After each of those qualifying episodes, Harrison was placed in the men's main draw as a lucky loser. In the first round in Paris, he won one game in the first set against No. 5-ranked Robin Soderling but came back to win the second in a tiebreaker. Here at Wimbledon, his reward for advancing to the second round was a date with Ferrer, one of the toughest outs on the ATP World Tour.
Ferrer, 10 years his senior, was impressed.
"Of course," Ferrer said when asked whether Harrison could be a great player. "I like a lot. He was a surprise for me [Thursday]."
It shouldn't have come as a surprise. At last year's U.S. Open, Harrison became the first American teenager to defeat a top-20 opponent in a Grand Slam since Roddick, stunning Ivan Ljubicic.
"I'll give you one word for Ryan Harrison," said Patrick McEnroe, the USTA's general manager of player development. "Moxie."
A snapshot from the first-set tiebreaker underlines this. Harrison was serving for the set at 7-6 but missed his first serve. The second was a bomb, taking Ferrer so wide that Harrison had an easy volley into an open court.

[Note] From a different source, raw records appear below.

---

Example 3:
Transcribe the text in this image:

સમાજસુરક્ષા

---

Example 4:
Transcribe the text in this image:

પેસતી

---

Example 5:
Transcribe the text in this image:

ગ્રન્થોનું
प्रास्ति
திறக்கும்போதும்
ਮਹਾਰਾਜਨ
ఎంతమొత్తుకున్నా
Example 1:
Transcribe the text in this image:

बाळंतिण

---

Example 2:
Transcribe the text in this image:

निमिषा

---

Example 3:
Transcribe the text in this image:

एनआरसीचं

Cocky would be another word. Two eye-opening excerpts from Harrison's news conference:
1. "My forehand is as good as anyone's if I'm hitting it well. On any given day -- obviously I've had some days where it goes off, it goes off more than a guy in the top 10 -- but if I'm hitting it well, I can hit it to both spots, I can hide it, I can dictate with it."

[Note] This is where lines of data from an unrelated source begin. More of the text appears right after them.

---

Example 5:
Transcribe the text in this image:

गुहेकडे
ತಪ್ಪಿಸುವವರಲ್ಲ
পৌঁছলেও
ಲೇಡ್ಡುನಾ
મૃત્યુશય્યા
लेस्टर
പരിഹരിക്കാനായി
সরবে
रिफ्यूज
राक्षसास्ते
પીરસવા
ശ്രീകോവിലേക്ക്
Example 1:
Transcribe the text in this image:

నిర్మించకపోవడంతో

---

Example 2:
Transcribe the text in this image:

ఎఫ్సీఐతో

2. "I think I can win this tournament. I want to win it, obviously. Grass suits my game. If I'm serving well, I'm not going to get broken."
What he lacks, he said, is consistency.
"Talking about David, he brings the same focus and attention to every single point, whereas I've checked out a couple times," Harrison said with startling candor. "I don't lose concentration or physically lose effort or mentally lose effort, but it's just like a matter of making sure that every single point that you play is thought out, is with a purpose. Sometimes you can get caught in thinking about the situation and thinking about whatever might happen after the match, just stuff that's irrelevant to the process of winning the match."
At the end of the day, Roddick said, Harrison is a competitor. "I think everything that's going to be tough for him is going to make him better, too," Roddick said, "because he cares so much about winning and losing, which I don't think we've had enough of, frankly, in the States as far as the up-and-coming players.
"It's just a matter of him figuring out a comfortable line where it's not a different emotion every day."
Harrison has heard the criticism.
"I'm a lot farther along than I was six months ago, that's for sure," he said. "There's been a couple times in the last few months where I've snapped. But there's been a lot of matches that aren't at these bigger tournaments where it's televised and people are watching where I've kept my emotions in check.
"I've played every single match I guess over the last two months with the same preparation and the same mindset as far as how I want to play tactically and with my game. I feel like that's improved a lot.
"Mentally, obviously I'm working at it, and it's going to get better."
Greg Garber is a senior writer for ESPN.com.